Below, he talked to us about his inspirations and carrer:
I draw ideas from everything I see around me. Many times the trigger is emotional and instinctive. An image that I will see and photograph suddenly takes life of its own and manifests itself into a series. Most of my projects started from questions that popped in my mind in the spur of the moment. Initial sparks are very instinctive, while building projects from there is a more constructive process that demands research and filtration of the primary motives.
My scientific background informs a lot my photography. My practice is examining the interface between science and society, the invisible microcosmos and its analogies to social and behavioural systems but also personal memories and experiences.
Photography is all about symbolisms and associations. An image is almost never a stand alone, but always in conversation and in context with other images around it. Photographing is like writing a novel. Every image is a word and depending on where you place it in a sequence you build different sentences and narratives. There are always hidden layers in every image and I want the viewer to start looking under those layers using their own experiences and interpretations, even if they will never arrive at the same point of reference that I started from.
For me, photographs are culminations of internal processes of either logical or emotional extrapolation. When I photograph, I document, I protest, I verbalise, I respond, I discuss and I argue.
I have been working for the past four years on a long term project in the USA, drawing analogies between particle physics and the impact of small, almost invisible, communities on social and political dynamics. It is shot in South Dakota and Iowa and it is in collaboration with the FERMI lab in Chicago and the Sanford Underground Research Facility in South Dakota.
In addition, I recently started working on a more personal project around notions and norms of beauty, ageing and the masculine narrative within the homosexual community. This narrative has been targeting women for ages and now it is infiltrating more and more the gay community as well. The project is more autobiographical and it documents change on my own body against that backdrop of norms and expectations. It is a way to confront change and accept it as a natural procedure that happens all around us instead of keeping it at bay or denying it.
I think the way we deal with art in general has changed. Until the time we will be able to regain physical contact, our interaction remains online and that has a big impact on what, how and why we photograph. Experiencing photography and discussions around photography have moved mostly to digital platforms. That has put constraints on the tangible character of photography. Viewing exhibitions, creating new bodies of work had to be reshaped. I think the learnings from this whole situation will not allow us to move back to what we had before. Which is not necessarily a bad thing altogether. Since many festivals moved online, we had the opportunity to view more than before. Portfolio reviews and discussions became more accessible online. I think many of those aspects are here to stay and can give a new boost to artists, curators and audiences altogether.

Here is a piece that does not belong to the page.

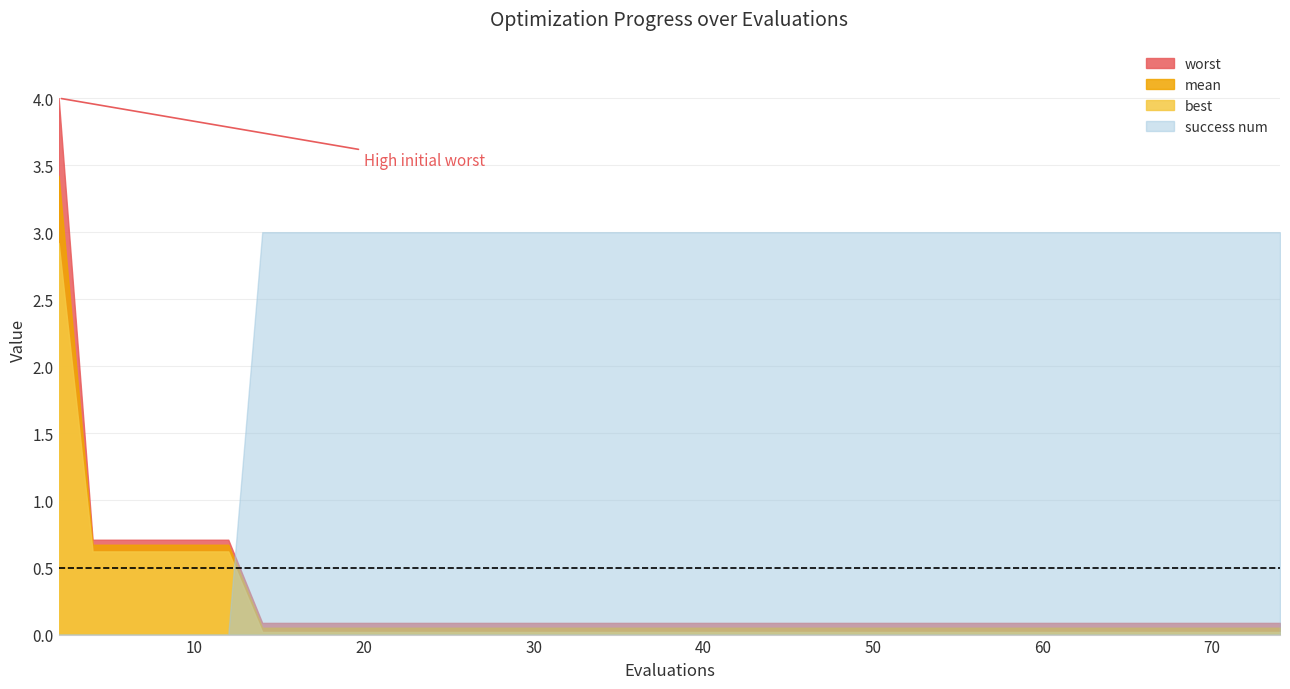

How many lines are shown in the chart?

4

We were forced to find new creative ways to expand and we should use those. However, all this should be in balance and should augment the physical experience of photographing and enjoying photography rather than replace it.
There is a planned exhibition in Amsterdam for the project “1 1/2 Life” that I created during the first phase of the pandemic. Hopefully it will be realised once the measures allow exhibitions again. At the same time, I am working on a book for the project “Roses Grew On Snow” that will be exhibited in the National Museum of Iceland in January 2022 as part of the Icelandic Photography Festival. Apart from that, I will be working on the two projects I mentioned before and hopefully go back to the USA in summer to continue photographing there for a longer period.